Mooresville DAR presents NC Women Do Their Bit in WWI
The Mary Slocumb Chapter of the Daughters of the American Revolution will sponsor a program to commemorate the “War to End all Wars.”
Professor Angela Robbins of the University of North Carolina at Greensboro will present “North Carolina Women Do Their Bit in World War I” on Jan. 13. The program will begin at 10:30 a.m. at the historic Centre Presbyterian Church in Mooresville, 129 Centre Church Road.
The program is made possible by funding from the North Carolina Humanities Council, a statewide nonprofit organization and affiliate of the National Endowment for the Humanities. The public is invited.
By the time the first North Carolina soldiers reached France in the winter of 1918, women at home had already been struggling with shortages of fuel and other commodities. Despite the hardships, they did what they could to support the war effort. They bought war bonds, taught each other to preserve food, and went to work in the textile and tobacco industries in greater numbers.
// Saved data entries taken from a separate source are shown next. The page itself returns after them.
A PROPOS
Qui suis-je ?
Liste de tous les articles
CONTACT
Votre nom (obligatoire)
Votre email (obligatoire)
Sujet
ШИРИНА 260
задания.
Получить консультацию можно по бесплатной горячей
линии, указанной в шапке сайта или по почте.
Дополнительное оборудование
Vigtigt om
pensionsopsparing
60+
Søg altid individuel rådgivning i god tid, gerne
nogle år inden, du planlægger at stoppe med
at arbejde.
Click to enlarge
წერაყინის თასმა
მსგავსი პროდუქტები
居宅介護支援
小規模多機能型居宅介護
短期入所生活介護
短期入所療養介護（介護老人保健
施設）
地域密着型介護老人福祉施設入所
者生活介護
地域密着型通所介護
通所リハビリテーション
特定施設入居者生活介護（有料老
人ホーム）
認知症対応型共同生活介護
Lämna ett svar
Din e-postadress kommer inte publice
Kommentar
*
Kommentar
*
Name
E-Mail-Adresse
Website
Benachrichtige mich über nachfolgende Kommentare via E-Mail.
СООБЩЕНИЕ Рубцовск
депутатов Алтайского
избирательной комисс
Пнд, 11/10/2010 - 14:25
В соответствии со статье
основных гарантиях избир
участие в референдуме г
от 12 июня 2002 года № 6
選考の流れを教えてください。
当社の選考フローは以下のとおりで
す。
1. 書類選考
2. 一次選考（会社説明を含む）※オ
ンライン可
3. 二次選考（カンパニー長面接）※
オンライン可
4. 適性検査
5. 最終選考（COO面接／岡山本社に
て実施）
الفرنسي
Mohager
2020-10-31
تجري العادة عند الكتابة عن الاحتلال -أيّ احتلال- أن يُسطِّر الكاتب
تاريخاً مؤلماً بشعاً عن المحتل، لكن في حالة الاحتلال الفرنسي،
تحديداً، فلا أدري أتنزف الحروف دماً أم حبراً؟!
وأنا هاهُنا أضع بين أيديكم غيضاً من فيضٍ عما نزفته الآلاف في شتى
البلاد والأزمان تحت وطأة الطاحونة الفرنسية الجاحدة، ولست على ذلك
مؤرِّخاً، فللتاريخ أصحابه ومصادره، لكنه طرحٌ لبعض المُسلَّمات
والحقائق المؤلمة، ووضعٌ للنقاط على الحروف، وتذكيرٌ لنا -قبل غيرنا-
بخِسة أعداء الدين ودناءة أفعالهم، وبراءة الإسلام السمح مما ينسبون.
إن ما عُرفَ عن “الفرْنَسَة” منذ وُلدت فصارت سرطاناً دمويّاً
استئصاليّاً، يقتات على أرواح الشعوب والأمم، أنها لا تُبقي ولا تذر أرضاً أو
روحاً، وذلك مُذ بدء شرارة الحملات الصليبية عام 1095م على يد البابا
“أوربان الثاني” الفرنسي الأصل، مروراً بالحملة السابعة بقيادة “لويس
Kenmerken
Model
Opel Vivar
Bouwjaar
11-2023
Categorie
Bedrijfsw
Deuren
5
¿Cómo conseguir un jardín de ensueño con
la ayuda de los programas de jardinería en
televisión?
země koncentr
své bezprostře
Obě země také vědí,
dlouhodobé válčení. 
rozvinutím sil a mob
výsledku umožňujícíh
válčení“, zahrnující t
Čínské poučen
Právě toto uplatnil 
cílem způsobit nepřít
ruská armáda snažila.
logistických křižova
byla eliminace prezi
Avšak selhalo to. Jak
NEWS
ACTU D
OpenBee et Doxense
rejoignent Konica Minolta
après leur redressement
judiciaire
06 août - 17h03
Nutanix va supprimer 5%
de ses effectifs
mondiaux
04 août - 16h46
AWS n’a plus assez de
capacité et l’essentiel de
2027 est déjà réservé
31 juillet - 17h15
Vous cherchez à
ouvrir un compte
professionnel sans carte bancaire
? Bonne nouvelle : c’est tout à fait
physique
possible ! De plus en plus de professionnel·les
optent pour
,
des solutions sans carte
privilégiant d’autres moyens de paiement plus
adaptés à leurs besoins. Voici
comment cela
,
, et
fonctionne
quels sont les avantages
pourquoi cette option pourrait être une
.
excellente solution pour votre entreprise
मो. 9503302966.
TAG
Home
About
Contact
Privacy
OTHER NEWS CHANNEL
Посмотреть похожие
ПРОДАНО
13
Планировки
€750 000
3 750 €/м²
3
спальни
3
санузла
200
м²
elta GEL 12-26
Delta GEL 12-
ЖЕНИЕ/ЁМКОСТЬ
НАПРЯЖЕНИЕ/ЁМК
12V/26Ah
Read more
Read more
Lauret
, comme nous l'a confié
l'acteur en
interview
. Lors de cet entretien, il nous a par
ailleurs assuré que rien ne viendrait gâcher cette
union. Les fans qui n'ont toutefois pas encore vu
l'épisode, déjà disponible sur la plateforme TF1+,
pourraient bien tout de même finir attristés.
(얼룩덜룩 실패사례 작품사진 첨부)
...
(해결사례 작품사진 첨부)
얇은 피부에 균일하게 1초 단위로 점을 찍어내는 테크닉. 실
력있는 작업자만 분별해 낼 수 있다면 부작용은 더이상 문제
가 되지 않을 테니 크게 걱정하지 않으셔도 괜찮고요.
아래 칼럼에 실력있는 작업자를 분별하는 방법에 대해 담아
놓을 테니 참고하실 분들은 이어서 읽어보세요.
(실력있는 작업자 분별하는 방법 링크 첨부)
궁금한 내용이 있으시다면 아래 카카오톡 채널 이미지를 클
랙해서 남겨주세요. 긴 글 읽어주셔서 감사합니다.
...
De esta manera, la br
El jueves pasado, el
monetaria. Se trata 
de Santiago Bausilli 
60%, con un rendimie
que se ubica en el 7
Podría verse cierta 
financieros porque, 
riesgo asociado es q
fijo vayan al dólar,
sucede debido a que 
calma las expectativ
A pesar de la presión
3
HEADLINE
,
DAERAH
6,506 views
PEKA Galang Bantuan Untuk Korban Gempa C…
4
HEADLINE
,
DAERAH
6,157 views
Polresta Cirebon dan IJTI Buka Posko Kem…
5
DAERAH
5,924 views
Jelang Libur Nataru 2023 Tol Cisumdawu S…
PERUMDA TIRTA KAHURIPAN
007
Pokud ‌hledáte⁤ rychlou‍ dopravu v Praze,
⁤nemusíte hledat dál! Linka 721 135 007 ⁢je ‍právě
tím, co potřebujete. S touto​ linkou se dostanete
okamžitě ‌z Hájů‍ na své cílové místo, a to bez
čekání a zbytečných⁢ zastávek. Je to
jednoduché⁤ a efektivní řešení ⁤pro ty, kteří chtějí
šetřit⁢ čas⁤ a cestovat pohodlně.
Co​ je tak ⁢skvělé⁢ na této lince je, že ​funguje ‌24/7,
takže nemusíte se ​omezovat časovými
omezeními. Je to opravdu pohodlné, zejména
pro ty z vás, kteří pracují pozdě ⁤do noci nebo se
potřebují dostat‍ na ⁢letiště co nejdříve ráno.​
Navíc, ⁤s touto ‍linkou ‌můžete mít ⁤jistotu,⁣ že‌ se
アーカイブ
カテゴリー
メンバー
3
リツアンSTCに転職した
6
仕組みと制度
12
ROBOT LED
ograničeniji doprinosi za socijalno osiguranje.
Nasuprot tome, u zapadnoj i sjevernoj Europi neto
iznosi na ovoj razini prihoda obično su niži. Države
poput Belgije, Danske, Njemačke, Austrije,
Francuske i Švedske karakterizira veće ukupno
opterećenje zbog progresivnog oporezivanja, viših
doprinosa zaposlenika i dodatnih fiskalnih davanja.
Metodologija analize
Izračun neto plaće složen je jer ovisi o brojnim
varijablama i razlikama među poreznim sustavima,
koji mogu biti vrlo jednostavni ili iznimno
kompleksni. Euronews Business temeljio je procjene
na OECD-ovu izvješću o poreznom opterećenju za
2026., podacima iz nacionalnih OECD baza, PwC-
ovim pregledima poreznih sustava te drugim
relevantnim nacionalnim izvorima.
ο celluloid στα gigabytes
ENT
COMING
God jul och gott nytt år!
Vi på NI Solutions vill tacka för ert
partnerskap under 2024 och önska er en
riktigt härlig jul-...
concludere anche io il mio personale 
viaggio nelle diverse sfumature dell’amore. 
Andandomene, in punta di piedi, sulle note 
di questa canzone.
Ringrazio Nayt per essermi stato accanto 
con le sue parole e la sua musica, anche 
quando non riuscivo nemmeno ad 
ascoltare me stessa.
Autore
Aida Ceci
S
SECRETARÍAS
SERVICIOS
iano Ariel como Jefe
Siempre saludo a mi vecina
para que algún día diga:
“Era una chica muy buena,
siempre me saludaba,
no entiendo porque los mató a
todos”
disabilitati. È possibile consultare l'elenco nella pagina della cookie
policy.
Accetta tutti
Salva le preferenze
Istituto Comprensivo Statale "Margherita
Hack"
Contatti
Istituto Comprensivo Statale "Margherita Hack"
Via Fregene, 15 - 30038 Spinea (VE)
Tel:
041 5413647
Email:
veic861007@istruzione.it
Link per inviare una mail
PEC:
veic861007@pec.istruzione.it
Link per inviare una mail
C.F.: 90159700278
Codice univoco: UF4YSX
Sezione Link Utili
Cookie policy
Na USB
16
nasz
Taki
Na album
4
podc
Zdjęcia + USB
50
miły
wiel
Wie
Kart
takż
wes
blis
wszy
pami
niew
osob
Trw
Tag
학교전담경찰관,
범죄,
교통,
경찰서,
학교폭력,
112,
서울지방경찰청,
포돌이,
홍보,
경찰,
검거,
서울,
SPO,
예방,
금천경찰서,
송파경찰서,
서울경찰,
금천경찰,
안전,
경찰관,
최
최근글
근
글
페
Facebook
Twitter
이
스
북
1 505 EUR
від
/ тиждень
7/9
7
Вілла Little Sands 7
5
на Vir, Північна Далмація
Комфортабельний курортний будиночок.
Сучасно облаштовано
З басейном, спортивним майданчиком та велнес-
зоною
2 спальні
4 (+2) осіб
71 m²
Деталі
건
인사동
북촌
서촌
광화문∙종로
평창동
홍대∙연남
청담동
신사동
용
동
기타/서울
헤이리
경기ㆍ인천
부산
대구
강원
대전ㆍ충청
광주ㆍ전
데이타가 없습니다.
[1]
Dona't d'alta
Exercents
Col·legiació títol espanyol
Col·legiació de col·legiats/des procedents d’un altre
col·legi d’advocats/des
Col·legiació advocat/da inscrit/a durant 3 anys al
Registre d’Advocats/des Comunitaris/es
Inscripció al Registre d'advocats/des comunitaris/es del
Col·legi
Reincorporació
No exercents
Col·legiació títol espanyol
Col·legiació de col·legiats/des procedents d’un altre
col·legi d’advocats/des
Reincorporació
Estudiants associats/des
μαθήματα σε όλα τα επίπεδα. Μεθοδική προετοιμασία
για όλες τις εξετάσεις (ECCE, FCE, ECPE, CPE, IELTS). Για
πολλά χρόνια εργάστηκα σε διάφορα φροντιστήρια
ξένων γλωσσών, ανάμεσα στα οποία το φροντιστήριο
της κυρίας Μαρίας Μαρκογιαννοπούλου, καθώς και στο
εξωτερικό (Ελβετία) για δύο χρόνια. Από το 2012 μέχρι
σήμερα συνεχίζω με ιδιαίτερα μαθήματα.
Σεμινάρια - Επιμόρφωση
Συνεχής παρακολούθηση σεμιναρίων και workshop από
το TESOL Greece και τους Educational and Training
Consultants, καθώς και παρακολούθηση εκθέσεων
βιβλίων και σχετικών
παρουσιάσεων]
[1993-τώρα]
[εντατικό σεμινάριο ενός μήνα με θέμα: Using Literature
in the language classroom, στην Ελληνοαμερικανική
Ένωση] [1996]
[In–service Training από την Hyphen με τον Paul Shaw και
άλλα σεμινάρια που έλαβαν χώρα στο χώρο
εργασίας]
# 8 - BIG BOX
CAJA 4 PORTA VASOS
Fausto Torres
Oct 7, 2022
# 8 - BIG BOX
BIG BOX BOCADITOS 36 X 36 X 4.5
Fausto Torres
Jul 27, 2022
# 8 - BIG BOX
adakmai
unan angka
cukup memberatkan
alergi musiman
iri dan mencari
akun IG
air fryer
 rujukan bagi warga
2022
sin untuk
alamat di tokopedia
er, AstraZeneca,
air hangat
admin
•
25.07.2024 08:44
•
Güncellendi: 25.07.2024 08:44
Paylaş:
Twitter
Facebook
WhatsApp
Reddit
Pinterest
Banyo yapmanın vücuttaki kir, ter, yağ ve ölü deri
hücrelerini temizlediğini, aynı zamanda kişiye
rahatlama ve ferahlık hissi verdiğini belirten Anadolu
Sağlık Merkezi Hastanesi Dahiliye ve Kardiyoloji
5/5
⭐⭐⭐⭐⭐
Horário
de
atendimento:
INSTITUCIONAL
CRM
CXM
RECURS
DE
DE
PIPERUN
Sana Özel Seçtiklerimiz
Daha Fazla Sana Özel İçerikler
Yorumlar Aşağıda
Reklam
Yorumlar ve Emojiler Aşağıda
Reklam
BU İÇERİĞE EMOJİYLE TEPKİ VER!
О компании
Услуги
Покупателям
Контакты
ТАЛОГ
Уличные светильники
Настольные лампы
Their children bought thousands of 25-cent war savings stamps, collected scrap metal and gathered walnuts to be processed for use in gas masks. Many women joined the Red Cross in France, tending to the wounded.
The need for military training brought three new camps to the state: Camp Greene in Charlotte, Camp Bragg (now Fort Bragg) in Fayetteville, and Camp Polk in Raleigh. Those installations set the stage for North Carolina’s present-day reputation as a military-friendly state.